------ Available records ------

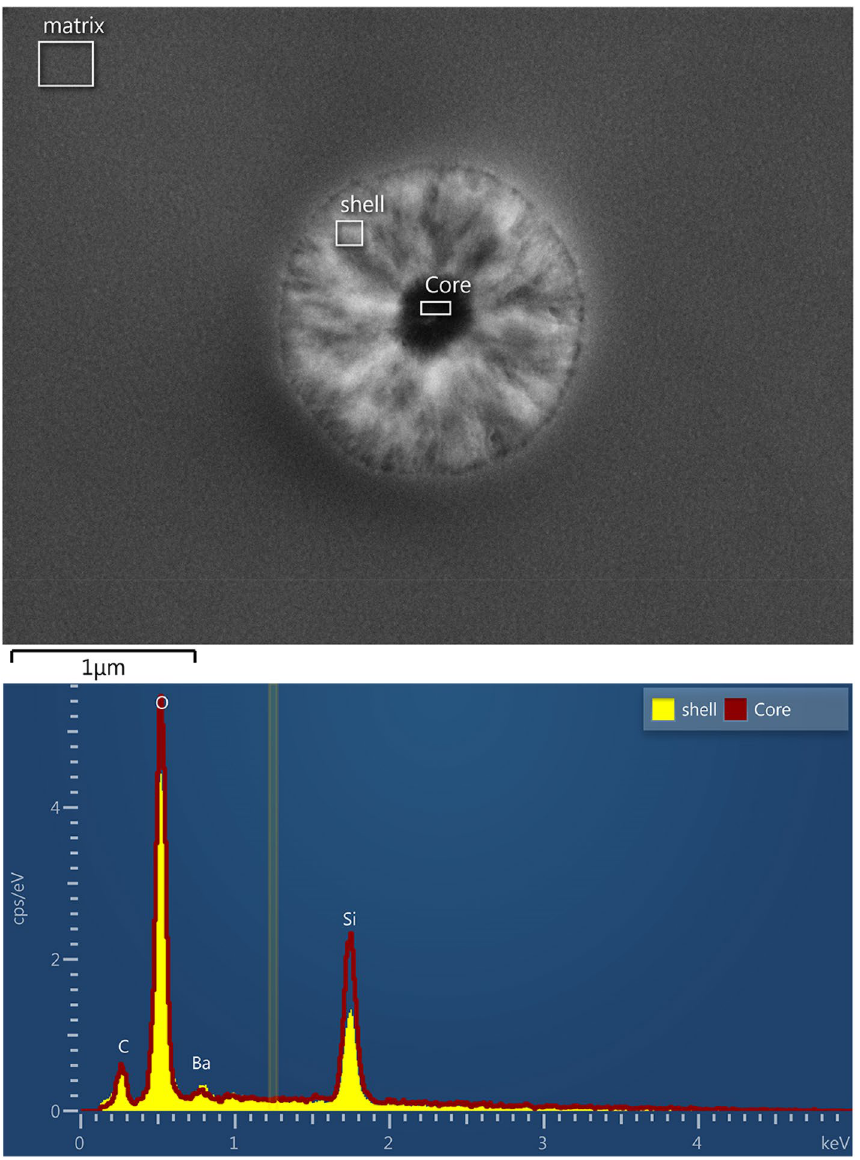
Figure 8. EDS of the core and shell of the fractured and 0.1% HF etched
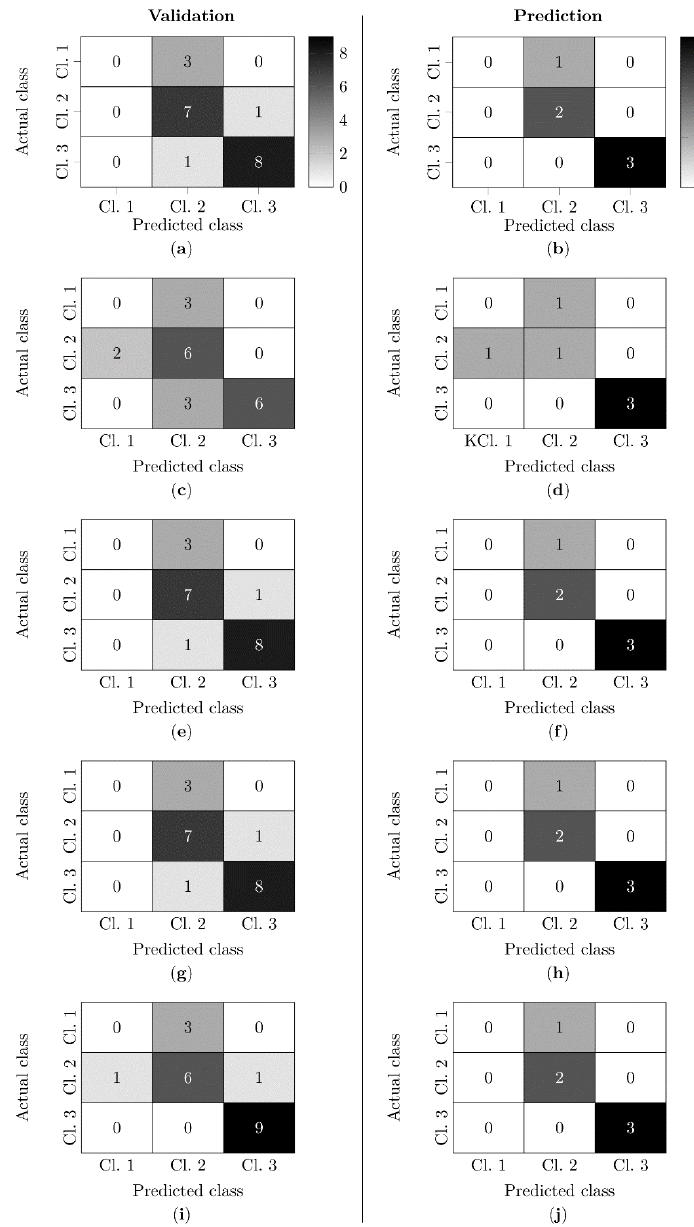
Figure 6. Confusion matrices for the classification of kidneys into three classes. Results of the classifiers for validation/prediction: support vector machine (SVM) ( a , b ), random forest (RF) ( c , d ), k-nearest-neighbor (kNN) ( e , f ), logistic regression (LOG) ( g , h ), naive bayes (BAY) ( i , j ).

------
------ Available records ------

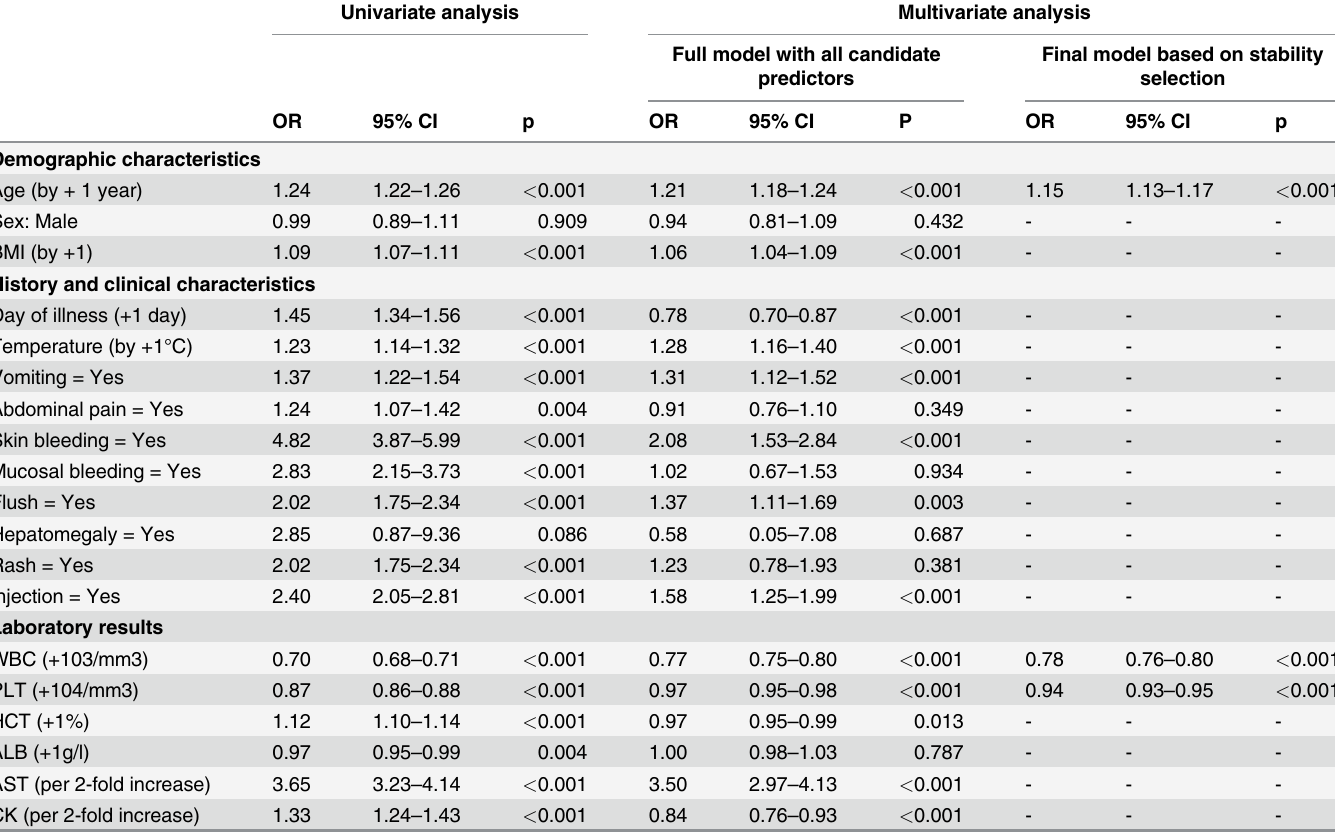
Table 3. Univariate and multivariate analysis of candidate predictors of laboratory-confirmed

------

*Problem to work on*.
The answer is those lines of the material above that run from the one containing "Figure 8. EDS" up to and including the one containing "Figure 6. Confusion", restated exactly and without images.

*Result of this task*.
Figure 8. EDS of the core and shell of the fractured and 0.1% HF etched
Figure 6. Confusion matrices for the classification of kidneys into three classes. Results of the classifiers for validation/prediction: support vector machine (SVM) ( a , b ), random forest (RF) ( c , d ), k-nearest-neighbor (kNN) ( e , f ), logistic regression (LOG) ( g , h ), naive bayes (BAY) ( i , j ).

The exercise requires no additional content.